▶ Aufgabe: In wie vielen Zeilen des folgenden Materials steht die Zeichenfolge „確定所得申告“? Nenne nur die Anzahl.

▶ Zu bearbeitendes Material:
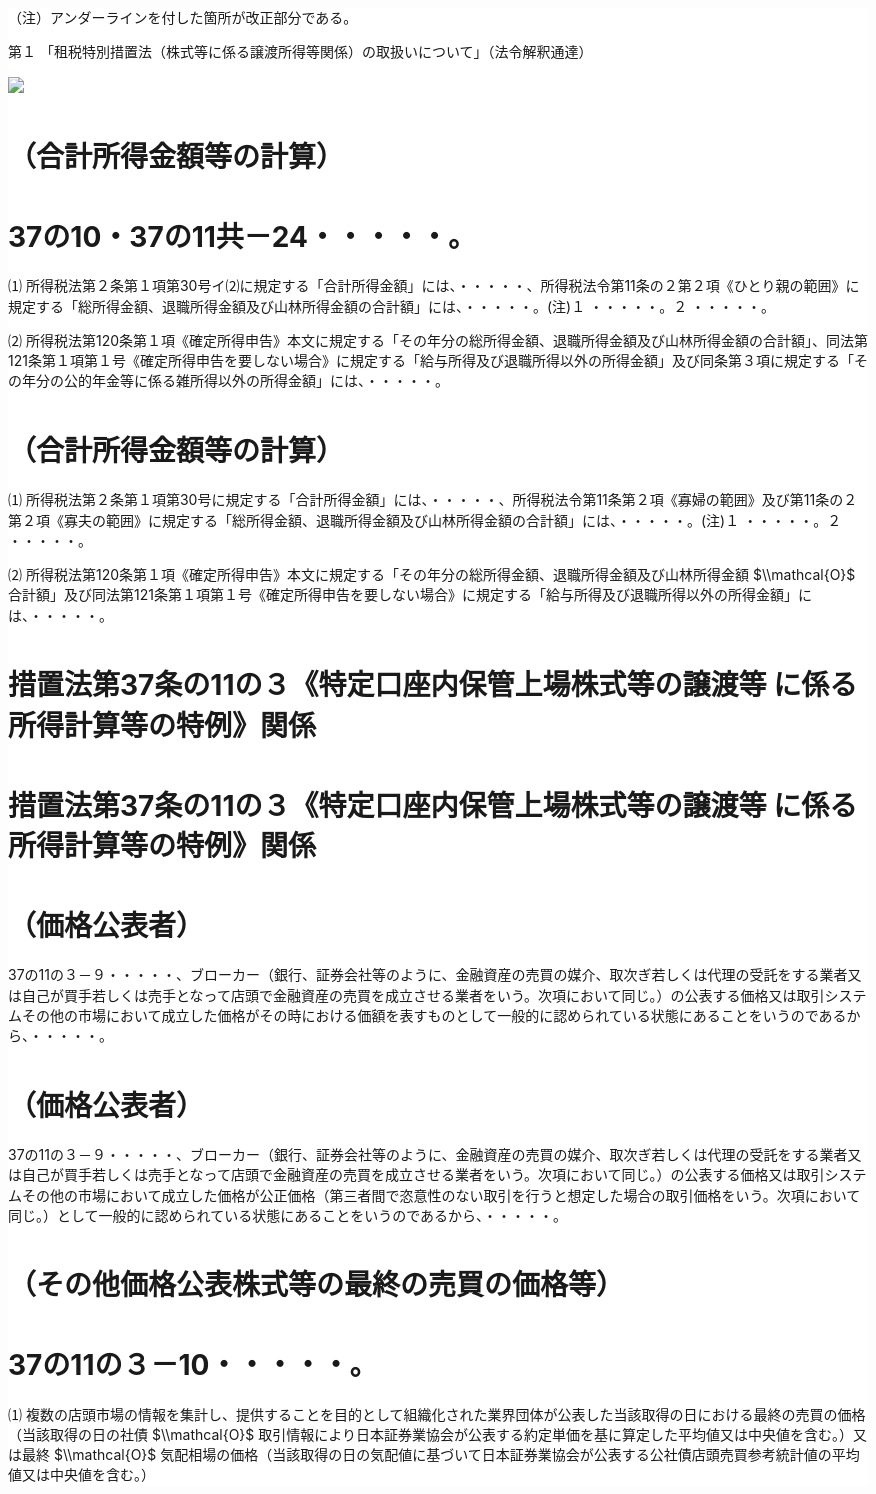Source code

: （注）アンダーラインを付した箇所が改正部分である。

第１ 「租税特別措置法（株式等に係る譲渡所得等関係）の取扱いについて」（法令解釈通達）

![](https://www.nta.go.jp/tmp/878e9299-83a5-418e-b51d-9ddc7d93f8bf/images/0d8fd46fbf3451d55ccf687d5f370b4e94927f314aa3695e0793c7c8b4ba8d28.jpg)

# （合計所得金額等の計算）

# 37の10・37の11共－24・・・・・。

⑴ 所得税法第２条第１項第30号イ⑵に規定する「合計所得金額」には、・・・・・、所得税法令第11条の２第２項《ひとり親の範囲》に規定する「総所得金額、退職所得金額及び山林所得金額の合計額」には、・・・・・。(注)１ ・・・・・。２ ・・・・・。

⑵ 所得税法第120条第１項《確定所得申告》本文に規定する「その年分の総所得金額、退職所得金額及び山林所得金額の合計額」、同法第121条第１項第１号《確定所得申告を要しない場合》に規定する「給与所得及び退職所得以外の所得金額」及び同条第３項に規定する「その年分の公的年金等に係る雑所得以外の所得金額」には、・・・・・。

# （合計所得金額等の計算）

⑴ 所得税法第２条第１項第30号に規定する「合計所得金額」には、・・・・・、所得税法令第11条第２項《寡婦の範囲》及び第11条の２第２項《寡夫の範囲》に規定する「総所得金額、退職所得金額及び山林所得金額の合計額」には、・・・・・。(注)１ ・・・・・。２ ・・・・・。

⑵ 所得税法第120条第１項《確定所得申告》本文に規定する「その年分の総所得金額、退職所得金額及び山林所得金額 $\\mathcal{O}$ 合計額」及び同法第121条第１項第１号《確定所得申告を要しない場合》に規定する「給与所得及び退職所得以外の所得金額」には、・・・・・。

# 措置法第37条の11の３《特定口座内保管上場株式等の譲渡等 に係る所得計算等の特例》関係

# 措置法第37条の11の３《特定口座内保管上場株式等の譲渡等 に係る所得計算等の特例》関係

# （価格公表者）

37の11の３－９・・・・・、ブローカー（銀行、証券会社等のように、金融資産の売買の媒介、取次ぎ若しくは代理の受託をする業者又は自己が買手若しくは売手となって店頭で金融資産の売買を成立させる業者をいう。次項において同じ。）の公表する価格又は取引システムその他の市場において成立した価格がその時における価額を表すものとして一般的に認められている状態にあることをいうのであるから、・・・・・。

# （価格公表者）

37の11の３－９・・・・・、ブローカー（銀行、証券会社等のように、金融資産の売買の媒介、取次ぎ若しくは代理の受託をする業者又は自己が買手若しくは売手となって店頭で金融資産の売買を成立させる業者をいう。次項において同じ。）の公表する価格又は取引システムその他の市場において成立した価格が公正価格（第三者間で恣意性のない取引を行うと想定した場合の取引価格をいう。次項において同じ。）として一般的に認められている状態にあることをいうのであるから、・・・・・。

# （その他価格公表株式等の最終の売買の価格等）

# 37の11の３－10・・・・・。

⑴ 複数の店頭市場の情報を集計し、提供することを目的として組織化された業界団体が公表した当該取得の日における最終の売買の価格（当該取得の日の社債 $\\mathcal{O}$ 取引情報により日本証券業協会が公表する約定単価を基に算定した平均値又は中央値を含む。）又は最終 $\\mathcal{O}$ 気配相場の価格（当該取得の日の気配値に基づいて日本証券業協会が公表する公社債店頭売買参考統計値の平均値又は中央値を含む。）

▶ Lösung der Aufgabe: 2